Information security, or cybersecurity, is a never ending systematic effort to manage security risks. The risks mostly stem from the fact that people tend to make suboptimal decisions and mistakes - in design, processes, code, configurations, operations - creating vulnerabilities in systems. Some other people try to exploit these vulnerabilities. Probably the most popular way to handle the computing infrastructure and applications these days goes by the name cloud (native) computing. The following security principles and goals don’t change with the adaption of a new paradigm, like cloud computing or DevOps.
The principles that help mitigate the security risks:
- simplicity - the worst enemy of security is complexity, it makes attacks easier and defense harder
- minimal attack surface - minimize possible ways a system can be attacked
- least privilege - deny by default to limit the blast radius of a compromise
- segmentation - create boundaries between systems to limit the blast radius of a compromise
- defense in depth - since any security control can fail have multiple overlapping layers
- ability to restore data and systems - backups, IaC, documentation, fire drills
CIA triad represents the traditional (since 1977) security goals: “The protection of system data and resources from accidental and deliberate threats to confidentiality, integrity, and availability.”
- confidentiality: no unauthorized read access to data or systems
- integrity: no unauthorized write access to data or systems
- availability: data and service available when needed
To not get overwhelmed one might create some abstractions in the form of distinct areas to cover.
Governance and risk management
You should get at least a rough understanding of your organization’s business.

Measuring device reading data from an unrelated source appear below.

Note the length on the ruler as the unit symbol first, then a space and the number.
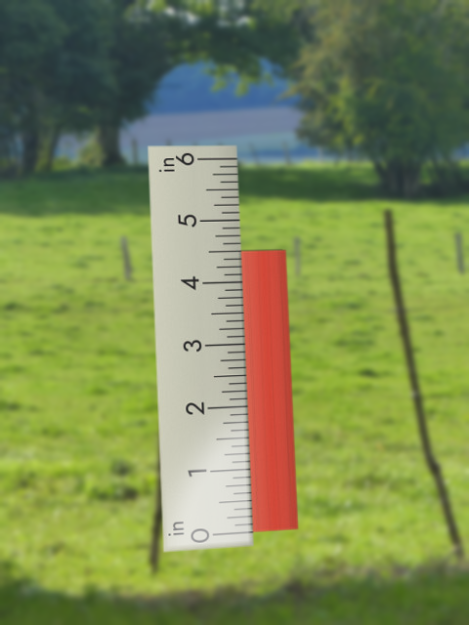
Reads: in 4.5
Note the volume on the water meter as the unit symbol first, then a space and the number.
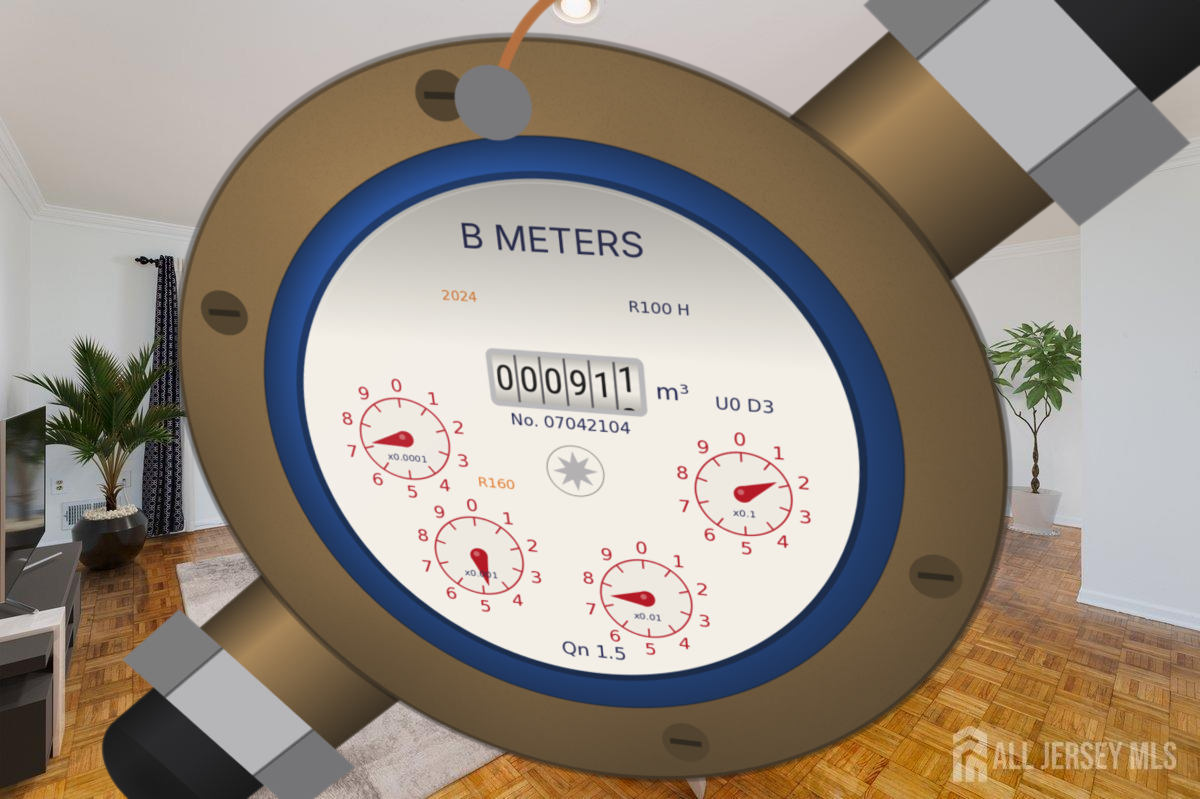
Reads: m³ 911.1747
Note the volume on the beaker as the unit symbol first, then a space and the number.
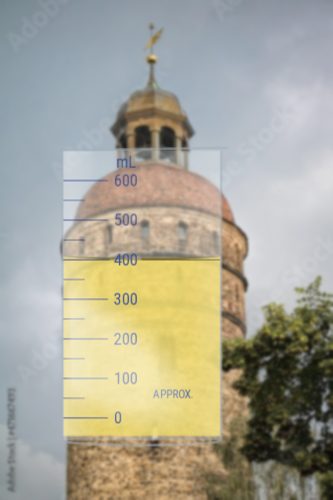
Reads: mL 400
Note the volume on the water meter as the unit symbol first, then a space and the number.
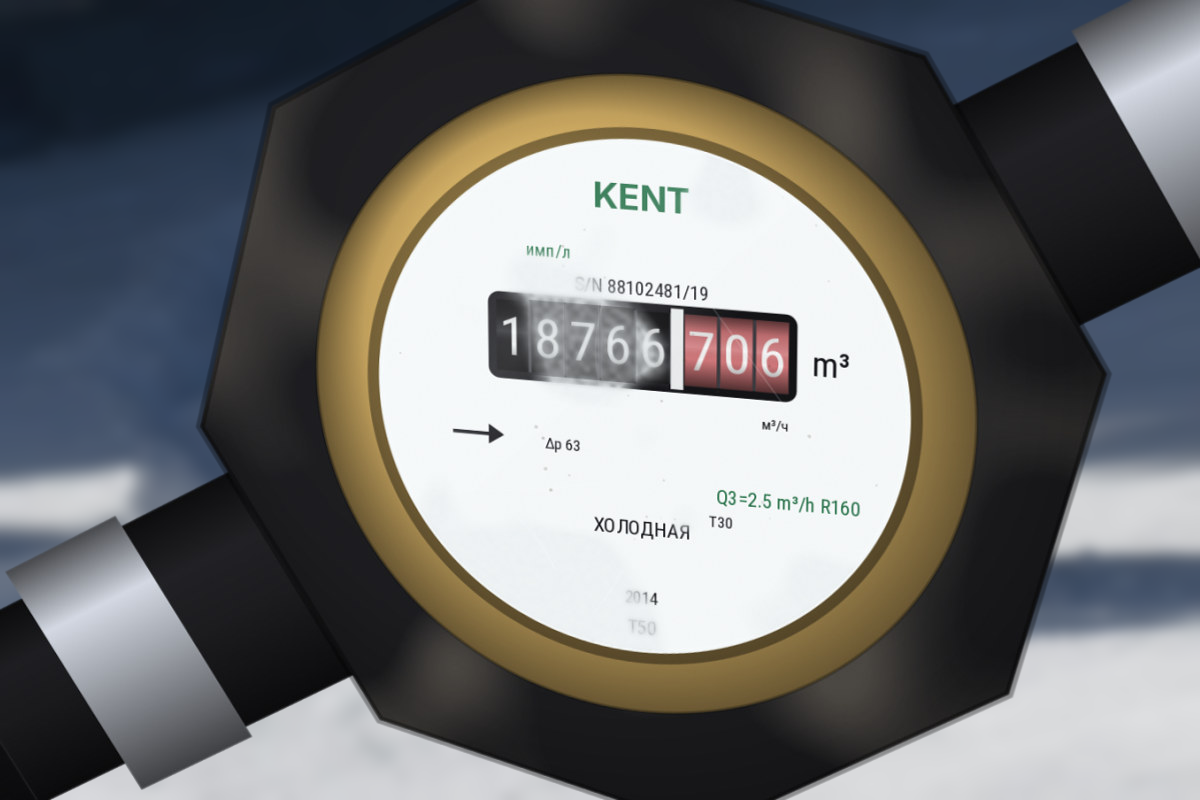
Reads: m³ 18766.706
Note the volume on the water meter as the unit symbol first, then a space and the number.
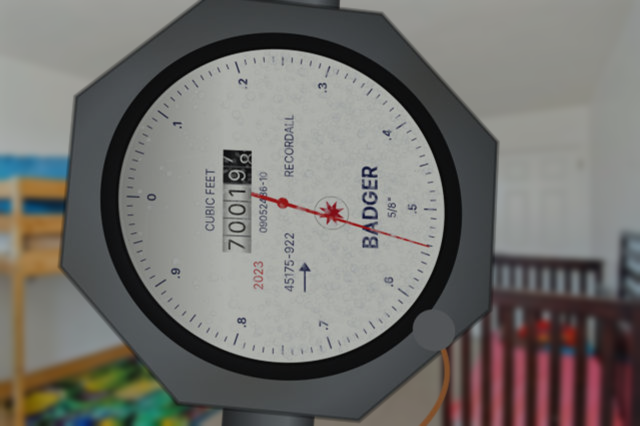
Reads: ft³ 700197.54
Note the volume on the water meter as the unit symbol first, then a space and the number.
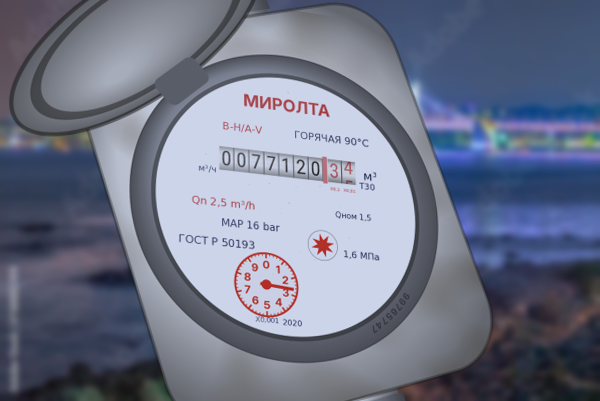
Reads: m³ 77120.342
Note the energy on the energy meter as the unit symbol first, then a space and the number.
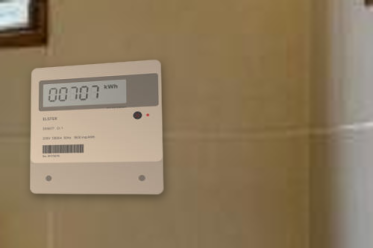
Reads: kWh 707
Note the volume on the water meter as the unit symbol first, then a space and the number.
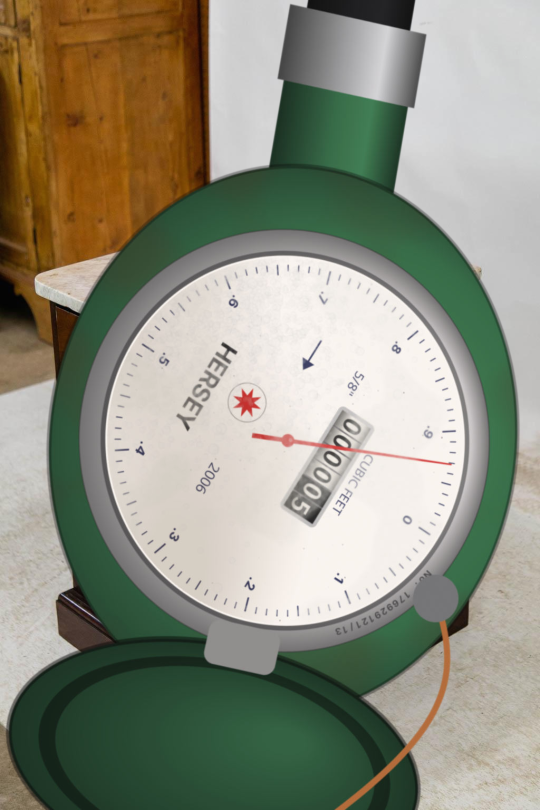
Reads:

Understand what is your responsibility (IaaS, PaaS, SaaS) and what data and compute/storage/network resources you are protecting. Get some idea which of these assets are the most critical (valuable) and who is most likely to cause problems and how.
Risk is the possibility of something bad happening. Risk level is the likelihood of a risk times its impact. Threat is a path to the risk occurring. You can approach each risk in one of these ways:
- avoid it - don’t build or turn off the system if benefits < risk
- transfer it - pay someone else to manage the risk (e.g. SaaS, insurance)

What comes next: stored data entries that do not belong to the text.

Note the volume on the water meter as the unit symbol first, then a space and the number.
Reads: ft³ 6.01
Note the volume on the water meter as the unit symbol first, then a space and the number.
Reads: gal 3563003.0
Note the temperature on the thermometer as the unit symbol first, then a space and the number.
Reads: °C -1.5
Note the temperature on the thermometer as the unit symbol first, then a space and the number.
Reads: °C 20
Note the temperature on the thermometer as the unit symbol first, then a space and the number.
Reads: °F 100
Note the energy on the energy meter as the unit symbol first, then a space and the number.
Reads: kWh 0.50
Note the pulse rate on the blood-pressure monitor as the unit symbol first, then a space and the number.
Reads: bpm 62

- mitigate it - apply some security measures (controls)
- accept it - if benefits > risk (this should be conscious)
You might need to prove your security to a 3rd party; this is called compliance.
Identity and access management
If an attacker gets credentials all patches and firewalls won’t help. Manage user and program identities (auth) and access rights (authz) in as few places as possible. Have process of removing users that left the company. Make sure that strong passwords and MFA are used. Use a password manager (1password) and don’t commit unencrypted passwords or API keys to repositories. Access rights (roles, policies) should follow the least privilege principle.
Detect and remediate security bugs and misconfigurations in application (Sonar[Qube|Cloud], ZaP, trivy) and infrastructure (tfsec) code, systems and networks (Nexpose). Before (SAST, SCA) and after (DAST) deployment. Important point to emphasize here is to make sure that the vulnerabilities found by the scanners are also remediated not only reported. So detect them as soon as possible in the process of developing and deploying code and infrastructure. First handle only the critical ones. Code reviews and penetration testing is helpful but expensive.
You want to know what’s going on and then do something about. Detect threats and security incidents, and respond to them. You do this by first collecting and parsing logs and metrics in a central place. Then you create alerts (a log/metric query with a threshold) and handle them when they get triggered. Find a good balance between too many and too few alerts. Prefer quality over quantity to avoid alert fatigue.
If you can’t talk to a component, you can’t compromise it. Use network policies, ACLs, WAFs, antiDDoS, IDS/IPS, honeypots when it makes sense. Try to create trust boundaries. Anything inside a trust (or security) boundary can trust, at least to some level, anything else inside that boundary but requires verification before trusting anything outside that boundary. Also (almost always) encrypt data in motion using TLS.